A tese é atravessada por este mito que sendo o nada é também tudo. Parece haver no texto um pathos dramático, da ordem do paradoxo, de uma contradição permanente que caracteriza também a própria idéia da modernidade, e que põe em cena os extremos, o todo e a parte, a palavra sagrada e a linguagem como ruína. Essa ordem paradoxal é ratificada na repetição do verso de “Ulisses”.

II – Leitura do Nevoeiro

“Há metáforas que são mais reais do que a gente que anda na rua. Há imagens nos recantos de livros que vivem mais nitidamente que muito homem e muita mulher”

(Bernardo Soares, O Livro do Desassossego)

A Hora e o Nevoeiro trata da condição do ser moderno numa outra ordem. Nesta ordem, o logos, as idéias positivistas dão o tom e os valores são criados sem conexões com a metafísica cristã (p. 67, 81). Nesta leitura, emerge a importância de acionar uma leitura do modelo de nação criado por Mensagem; modelar “uma identidade cultural portuguesa” (p. 35); desenhar uma nação através da linguagem, num contexto no qual a palavra deixou de ser sagrada. (p. 57, 63, 73)
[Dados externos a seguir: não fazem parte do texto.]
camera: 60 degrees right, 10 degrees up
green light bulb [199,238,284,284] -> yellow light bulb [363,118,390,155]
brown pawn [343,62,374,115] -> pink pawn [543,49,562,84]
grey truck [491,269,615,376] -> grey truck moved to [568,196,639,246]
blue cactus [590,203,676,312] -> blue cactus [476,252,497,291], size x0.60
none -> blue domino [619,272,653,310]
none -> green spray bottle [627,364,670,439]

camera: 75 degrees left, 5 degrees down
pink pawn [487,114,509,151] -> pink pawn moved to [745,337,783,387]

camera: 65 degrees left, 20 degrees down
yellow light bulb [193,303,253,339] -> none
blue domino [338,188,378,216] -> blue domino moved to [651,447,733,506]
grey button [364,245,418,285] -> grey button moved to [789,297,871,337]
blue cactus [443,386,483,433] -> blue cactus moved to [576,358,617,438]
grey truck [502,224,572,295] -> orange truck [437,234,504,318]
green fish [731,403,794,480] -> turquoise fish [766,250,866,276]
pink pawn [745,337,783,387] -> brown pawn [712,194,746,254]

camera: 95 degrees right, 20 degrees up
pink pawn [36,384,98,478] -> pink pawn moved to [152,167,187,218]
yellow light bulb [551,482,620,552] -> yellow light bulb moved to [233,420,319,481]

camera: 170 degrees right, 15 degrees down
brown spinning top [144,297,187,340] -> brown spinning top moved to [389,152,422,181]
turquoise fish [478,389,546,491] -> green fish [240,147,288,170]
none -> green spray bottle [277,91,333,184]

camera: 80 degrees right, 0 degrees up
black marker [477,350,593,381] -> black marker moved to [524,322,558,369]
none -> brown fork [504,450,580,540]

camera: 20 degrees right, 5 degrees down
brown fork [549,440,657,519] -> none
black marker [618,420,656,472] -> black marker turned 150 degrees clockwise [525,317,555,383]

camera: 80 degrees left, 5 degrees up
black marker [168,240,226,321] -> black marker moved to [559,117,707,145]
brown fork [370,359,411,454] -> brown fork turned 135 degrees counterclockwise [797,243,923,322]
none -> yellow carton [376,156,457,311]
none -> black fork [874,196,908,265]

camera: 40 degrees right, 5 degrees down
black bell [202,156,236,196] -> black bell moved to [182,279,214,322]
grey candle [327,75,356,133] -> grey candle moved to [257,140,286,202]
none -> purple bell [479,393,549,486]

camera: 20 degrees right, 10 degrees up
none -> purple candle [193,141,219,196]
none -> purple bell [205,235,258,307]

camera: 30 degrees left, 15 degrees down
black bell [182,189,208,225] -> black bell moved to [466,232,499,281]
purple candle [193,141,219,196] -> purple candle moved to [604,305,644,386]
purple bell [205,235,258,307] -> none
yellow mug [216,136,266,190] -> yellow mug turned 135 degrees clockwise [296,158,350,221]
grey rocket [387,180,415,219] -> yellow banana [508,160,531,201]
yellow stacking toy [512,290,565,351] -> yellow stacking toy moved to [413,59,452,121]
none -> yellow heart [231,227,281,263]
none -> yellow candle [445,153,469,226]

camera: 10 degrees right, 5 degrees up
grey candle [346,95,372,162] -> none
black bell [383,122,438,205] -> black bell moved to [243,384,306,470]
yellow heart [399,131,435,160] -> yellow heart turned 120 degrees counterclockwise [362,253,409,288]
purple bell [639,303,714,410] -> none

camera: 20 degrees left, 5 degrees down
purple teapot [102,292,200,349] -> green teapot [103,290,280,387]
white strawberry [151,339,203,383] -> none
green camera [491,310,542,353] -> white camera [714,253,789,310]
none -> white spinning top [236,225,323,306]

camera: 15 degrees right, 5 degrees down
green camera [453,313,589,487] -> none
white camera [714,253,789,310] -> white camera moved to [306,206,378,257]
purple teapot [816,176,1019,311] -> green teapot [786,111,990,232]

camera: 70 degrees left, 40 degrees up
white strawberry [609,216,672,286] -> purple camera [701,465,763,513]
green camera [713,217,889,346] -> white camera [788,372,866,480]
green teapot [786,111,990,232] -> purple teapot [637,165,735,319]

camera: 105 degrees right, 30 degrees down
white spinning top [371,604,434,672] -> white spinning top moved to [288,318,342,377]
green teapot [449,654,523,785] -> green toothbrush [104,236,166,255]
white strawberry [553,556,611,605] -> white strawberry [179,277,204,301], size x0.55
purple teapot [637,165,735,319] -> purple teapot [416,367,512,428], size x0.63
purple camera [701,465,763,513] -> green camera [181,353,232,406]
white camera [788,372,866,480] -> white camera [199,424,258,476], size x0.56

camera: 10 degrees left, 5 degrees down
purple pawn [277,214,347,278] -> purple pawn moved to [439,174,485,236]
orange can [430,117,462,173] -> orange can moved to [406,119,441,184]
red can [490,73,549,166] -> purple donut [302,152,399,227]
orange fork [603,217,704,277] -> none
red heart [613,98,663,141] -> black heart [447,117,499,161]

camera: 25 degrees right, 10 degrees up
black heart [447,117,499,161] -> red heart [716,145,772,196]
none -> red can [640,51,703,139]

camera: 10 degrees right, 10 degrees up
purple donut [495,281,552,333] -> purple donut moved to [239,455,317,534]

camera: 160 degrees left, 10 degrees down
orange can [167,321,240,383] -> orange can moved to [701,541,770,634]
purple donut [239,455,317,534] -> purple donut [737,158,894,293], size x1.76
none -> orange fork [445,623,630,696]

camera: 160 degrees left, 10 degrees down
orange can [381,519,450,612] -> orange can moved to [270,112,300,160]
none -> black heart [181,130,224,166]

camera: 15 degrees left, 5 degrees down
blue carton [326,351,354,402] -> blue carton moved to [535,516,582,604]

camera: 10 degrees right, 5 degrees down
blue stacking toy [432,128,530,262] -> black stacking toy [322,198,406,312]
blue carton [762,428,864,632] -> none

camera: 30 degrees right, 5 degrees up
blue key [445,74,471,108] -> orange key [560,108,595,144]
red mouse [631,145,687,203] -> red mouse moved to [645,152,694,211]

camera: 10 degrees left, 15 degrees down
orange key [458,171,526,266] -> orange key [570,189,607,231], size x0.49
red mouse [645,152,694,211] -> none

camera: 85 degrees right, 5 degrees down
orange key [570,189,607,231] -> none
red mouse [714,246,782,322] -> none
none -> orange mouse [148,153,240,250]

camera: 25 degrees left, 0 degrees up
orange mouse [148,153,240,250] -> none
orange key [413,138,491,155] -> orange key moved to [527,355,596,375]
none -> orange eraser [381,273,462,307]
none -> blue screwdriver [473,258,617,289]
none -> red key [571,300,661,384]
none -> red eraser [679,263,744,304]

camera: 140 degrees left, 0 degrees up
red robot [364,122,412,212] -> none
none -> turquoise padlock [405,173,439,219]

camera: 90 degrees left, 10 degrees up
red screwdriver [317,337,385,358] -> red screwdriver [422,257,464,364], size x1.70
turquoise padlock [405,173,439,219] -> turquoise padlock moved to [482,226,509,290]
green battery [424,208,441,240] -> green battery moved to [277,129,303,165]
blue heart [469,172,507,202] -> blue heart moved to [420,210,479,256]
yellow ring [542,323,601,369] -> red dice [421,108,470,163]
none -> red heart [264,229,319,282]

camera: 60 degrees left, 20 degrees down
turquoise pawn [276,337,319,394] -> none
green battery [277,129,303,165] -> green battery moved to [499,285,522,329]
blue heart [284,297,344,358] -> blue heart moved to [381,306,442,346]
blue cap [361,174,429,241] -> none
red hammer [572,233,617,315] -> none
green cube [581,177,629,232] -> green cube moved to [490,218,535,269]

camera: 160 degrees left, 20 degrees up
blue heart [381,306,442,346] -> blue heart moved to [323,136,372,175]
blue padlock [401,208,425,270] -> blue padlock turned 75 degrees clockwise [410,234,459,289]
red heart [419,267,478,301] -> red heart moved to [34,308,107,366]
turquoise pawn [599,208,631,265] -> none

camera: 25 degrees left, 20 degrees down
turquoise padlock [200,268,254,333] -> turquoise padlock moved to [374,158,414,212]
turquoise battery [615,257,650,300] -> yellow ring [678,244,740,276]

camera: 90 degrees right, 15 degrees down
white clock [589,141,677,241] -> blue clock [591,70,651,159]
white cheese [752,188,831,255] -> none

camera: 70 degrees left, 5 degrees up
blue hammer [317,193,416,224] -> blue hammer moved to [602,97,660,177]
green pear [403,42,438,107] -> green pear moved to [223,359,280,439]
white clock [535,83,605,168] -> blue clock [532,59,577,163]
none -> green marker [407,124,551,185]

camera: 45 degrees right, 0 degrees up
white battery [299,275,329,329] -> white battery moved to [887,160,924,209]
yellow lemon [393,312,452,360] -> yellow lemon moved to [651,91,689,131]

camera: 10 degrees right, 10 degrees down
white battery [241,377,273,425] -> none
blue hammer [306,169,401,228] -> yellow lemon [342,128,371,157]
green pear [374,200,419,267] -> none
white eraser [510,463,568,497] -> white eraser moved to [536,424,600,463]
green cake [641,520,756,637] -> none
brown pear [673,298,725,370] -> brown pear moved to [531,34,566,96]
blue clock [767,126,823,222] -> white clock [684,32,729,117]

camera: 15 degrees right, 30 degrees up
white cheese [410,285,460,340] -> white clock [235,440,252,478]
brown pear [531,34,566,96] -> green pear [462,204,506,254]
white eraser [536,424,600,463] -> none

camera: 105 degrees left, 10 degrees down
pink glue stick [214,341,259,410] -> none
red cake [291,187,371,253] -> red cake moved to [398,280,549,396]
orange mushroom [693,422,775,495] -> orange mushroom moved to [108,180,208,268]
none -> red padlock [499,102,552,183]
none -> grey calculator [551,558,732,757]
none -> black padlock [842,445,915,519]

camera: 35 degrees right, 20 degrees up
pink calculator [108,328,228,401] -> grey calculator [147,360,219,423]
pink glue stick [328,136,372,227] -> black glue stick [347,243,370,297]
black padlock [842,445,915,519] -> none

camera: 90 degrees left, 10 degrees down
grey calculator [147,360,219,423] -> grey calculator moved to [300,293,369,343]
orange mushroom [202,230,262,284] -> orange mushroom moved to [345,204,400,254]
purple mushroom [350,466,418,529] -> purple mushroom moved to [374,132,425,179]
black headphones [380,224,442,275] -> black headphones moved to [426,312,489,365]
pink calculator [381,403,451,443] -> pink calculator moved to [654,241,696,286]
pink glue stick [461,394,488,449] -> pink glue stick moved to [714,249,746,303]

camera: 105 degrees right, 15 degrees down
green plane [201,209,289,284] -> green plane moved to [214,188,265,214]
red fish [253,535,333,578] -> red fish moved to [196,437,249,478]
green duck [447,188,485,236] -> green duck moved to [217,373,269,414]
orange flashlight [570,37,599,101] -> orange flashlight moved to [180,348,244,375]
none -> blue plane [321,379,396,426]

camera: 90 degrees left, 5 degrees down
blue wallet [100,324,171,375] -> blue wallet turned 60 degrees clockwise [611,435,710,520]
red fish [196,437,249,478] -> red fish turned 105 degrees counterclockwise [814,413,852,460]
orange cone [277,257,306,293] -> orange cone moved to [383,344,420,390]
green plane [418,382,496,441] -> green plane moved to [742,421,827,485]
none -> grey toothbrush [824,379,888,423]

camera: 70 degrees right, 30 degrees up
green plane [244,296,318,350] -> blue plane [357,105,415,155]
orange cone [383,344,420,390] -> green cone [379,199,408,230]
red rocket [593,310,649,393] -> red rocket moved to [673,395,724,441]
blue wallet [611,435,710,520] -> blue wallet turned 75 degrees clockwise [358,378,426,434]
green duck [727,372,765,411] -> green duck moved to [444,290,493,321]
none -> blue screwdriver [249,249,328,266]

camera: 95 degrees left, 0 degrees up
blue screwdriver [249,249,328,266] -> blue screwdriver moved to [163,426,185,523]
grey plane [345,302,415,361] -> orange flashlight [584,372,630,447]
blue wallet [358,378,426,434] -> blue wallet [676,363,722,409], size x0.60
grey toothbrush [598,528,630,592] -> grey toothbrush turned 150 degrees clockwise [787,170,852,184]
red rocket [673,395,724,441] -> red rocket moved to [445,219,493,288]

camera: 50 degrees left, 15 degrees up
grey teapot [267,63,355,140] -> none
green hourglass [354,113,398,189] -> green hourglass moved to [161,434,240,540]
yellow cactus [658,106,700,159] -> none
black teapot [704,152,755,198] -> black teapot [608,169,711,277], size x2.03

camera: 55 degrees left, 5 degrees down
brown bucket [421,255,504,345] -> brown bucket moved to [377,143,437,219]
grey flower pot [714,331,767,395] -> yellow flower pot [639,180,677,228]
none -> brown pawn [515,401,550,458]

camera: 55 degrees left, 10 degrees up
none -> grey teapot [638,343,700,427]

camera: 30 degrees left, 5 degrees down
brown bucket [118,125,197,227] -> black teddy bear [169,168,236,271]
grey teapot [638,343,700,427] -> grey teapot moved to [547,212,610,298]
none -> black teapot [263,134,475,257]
Esse parece ser um dos principais objetivos da tese: “É isto que se pretende resgatar no imaginário português: a idéia de uma nação... de constituir-se a pátria do Quinto Império.” (p. 42). Esse modelo surge em sintonia com a “condição portuguesa” (p. 29) que tem na “angústia” um dos seus sintomas mais ressaltados. “Mensagem foi pensada por Pessoa como uma ação de resgate da grandeza perdida” (p। 44).

Assim como no passado literário de Portugal lido por Eduardo Lourenço, na nação modelada pela poeta o imaginário possui um papel determinante (p. 85). Exemplar da dimensão do imaginário na identidade lusa é a imagem do guerreiro D. Sebastião na letra de Pessoa. Esse imaginário ecoa em Bernardo Soares: “Sofri em mim, comigo, as aspirações de todas as eras, e comigo passearam, à beira ouvida do mar, os desassossegos de todos os tempos”. (187)

No desenho desta nação, são recorrentes as idéias de totalidade e universalidade que sedimentam as grandes narrativas da modernidade, e que perseguem autores e críticos de contextos sociais e lingüísticos os mais díspares como Benjamin, Lukacs, Clarice, Guimarães Rosa e Pessoa: “Sentir tudo de todas as maneiras...”

A noção de verdade aparece relacionada, em Pessoa, à idéia de completude (p. 24). Não há falta na verdade. O próprio “futuro” de Portugal “é sermos tudo”. (p. 18). Esse futuro começa a ser traçado no discurso bíblico de Daniel e na palavra profética de Nostradamus; passa pelas quadras populares de Bandarra, adentra a oratória de Vieira e chega em Pessoa com um vigor que parece encobrir a ruína, o mal-estar de onde provém.